For a companion on the journey of life Mr Handy chose Miss Lydia F Burch, who was born in Warren county, Indiana, January 1, 1861, a daughter of Moses and Luticia (Moffitt) Burch, the former a native of Warren county, and the latter of Pennsylvania. Their marriage was celebrated in the Hoosier state. The paternal grandfather, James Burch, was a native of Kentucky, but became an early settler of Warren county, Indiana, where he became a prominent and highly respected farmer. He subsequently sold his property in Warren county and in 1871 came to Rice county, Kansas, where he also became an early pioneer, and there he remained until his death. His children were Moses, Lydia, Isaac, Nell, Charles, Josephine, Abner, Sarah, Rachel and Perry. The latter died while serving his country in the Civil war. The mother of these children was a member of the Methodist church. In 1871 Moses Burch and his family accompanied his father and a small colony from Warren county, Indiana, to Kansas. The first stop which the party made was at Salina, where all located claims, Mr Burch securing his land in Farmer township. He afterward improved a number of farms and became a prosperous man. In 1898 he sold his farming property and removed to Arkansas City, where he and his wife are enjoying the fruits of a well spent life.

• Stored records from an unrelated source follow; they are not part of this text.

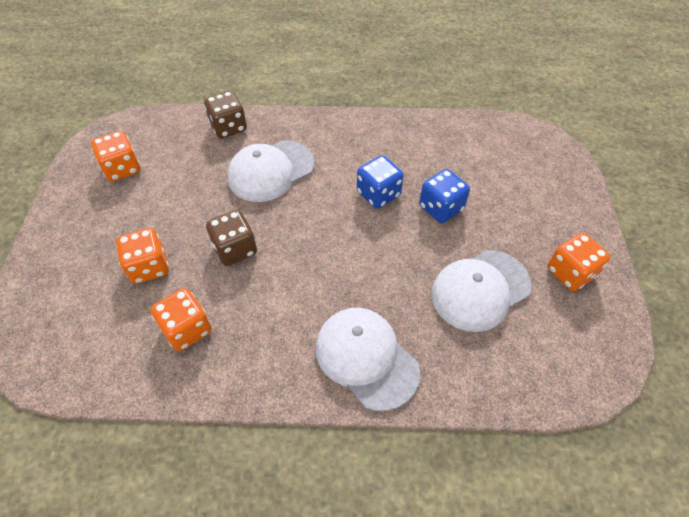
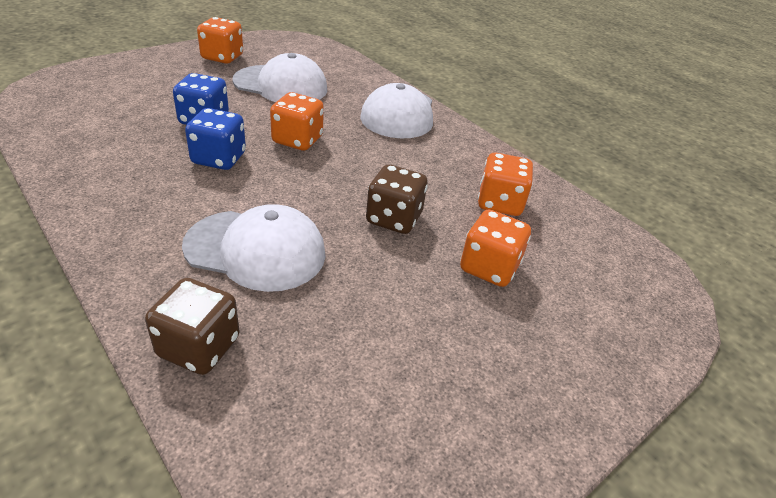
camera: 135 degrees left, 15 degrees down
orange dice [91,131,140,182] -> orange dice moved to [270,92,324,151]

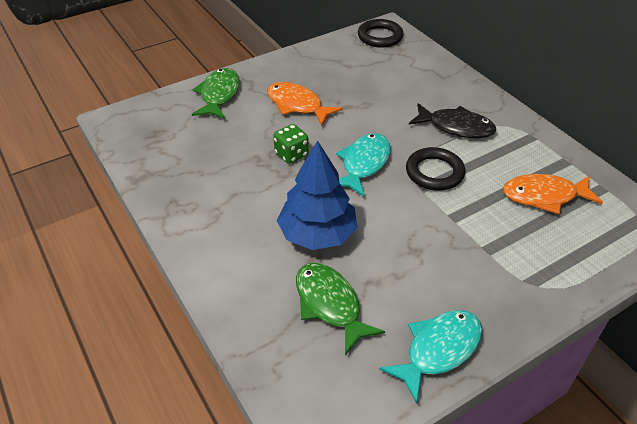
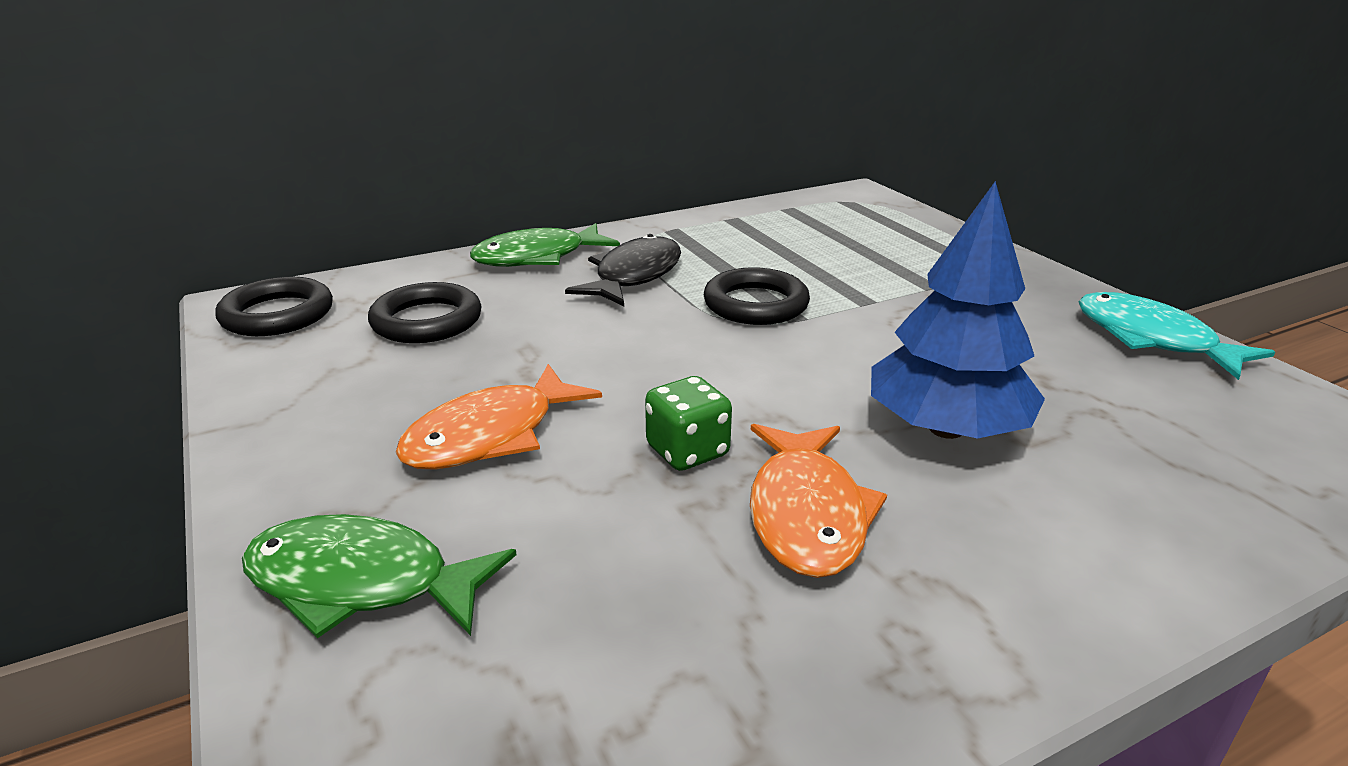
camera: 85 degrees left, 15 degrees down
green fish [296,263,385,355] -> green fish moved to [470,223,620,267]
turquoise fish [336,133,391,196] -> none
orange fish [503,174,603,214] -> orange fish moved to [750,424,887,578]
none -> black ring [368,282,482,343]

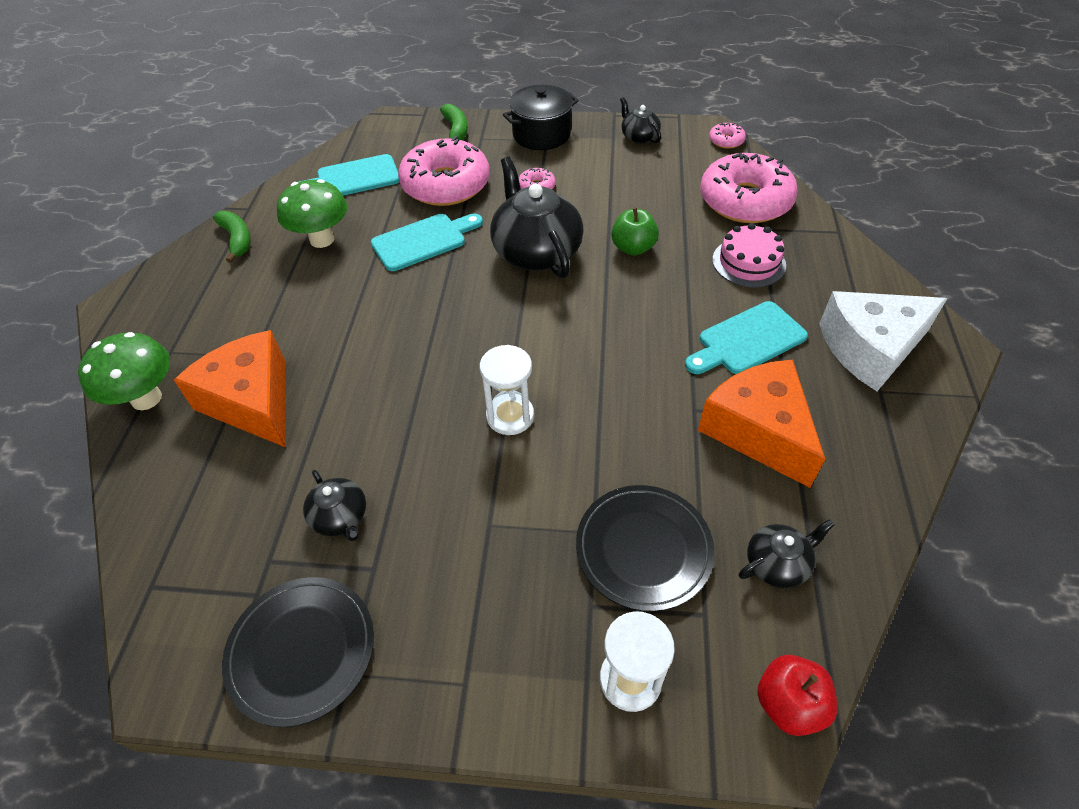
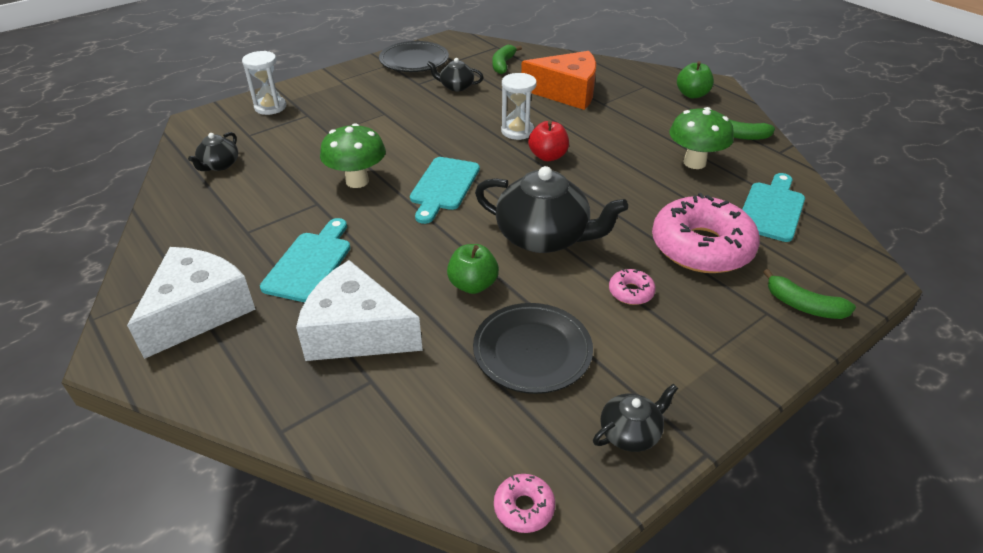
camera: 135 degrees right, 10 degrees down
green mushroom [78,332,170,410] -> green mushroom moved to [320,123,386,188]
turquoise cutting board [371,213,483,271] -> turquoise cutting board moved to [410,157,480,224]
white hourglass [480,345,534,435] -> white hourglass moved to [501,73,537,140]
black pot [503,85,579,150] -> none
black plate [576,485,715,612] -> black plate moved to [473,303,593,394]
black teapot [620,97,661,144] -> black teapot turned 45 degrees counterclockwise [593,384,678,452]
orange cheese [698,360,825,488] -> none
pink donut [700,153,798,223] -> none
pink cake [712,223,786,288] -> white cheese [296,260,423,361]
red apple [757,655,838,736] -> red apple moved to [528,121,569,161]
none -> green banana [492,45,522,74]
none -> green apple [677,61,714,98]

In 1862 in Warren county, Indiana, he enlisted for service in the Civil war, becoming a member of the Seventy-second Regiment, Indiana Volunteer Infantry. He enlisted for three years’ service and was elected captain of his company. He was assigned to the Army of the Tennessee, where he saw some hard service, but was never wounded or taken prisoner, and on the expiration of his term of service he received an honorable discharge and returned to the quiet pursuits of the farm in Warren county.
The mother of Mrs Handy is a daughter of John Moffitt, a native of Ireland, who on coming to the new world first located in Pennsylvania and later in Warren county, Indiana. He afterward took up his abode in Kansas City, Missouri, where he spent his remaining days. He had four children, - Francis, Luticia, Thomas and John. Moses and Luticia Burch were the parents of seven children, as follows: Lydia, the wife of Mr Handy; Dermont and Benjamin, residents of Arkansas City; Emma, the wife of J F Crocker; Ida, now Mrs Shafer; Samuel, who resides in Oklahoma; Bird, now Mrs Bellew of Arkansas City, Kansas; Moses and John, who are residents of Arkansas City. The union of Mr and Mrs Handy has been blessed with two children, - Albert, who died at the age of two years; and Frank, who was born July 11, 1883, and is now operating the home farm. The parents are consistent and worthy members of the Methodist Episcopal church, and socially he is connected with the Fraternal Aid Association. He has a wide acquaintance and by all who know him is held in high regard, for his life has been well spent.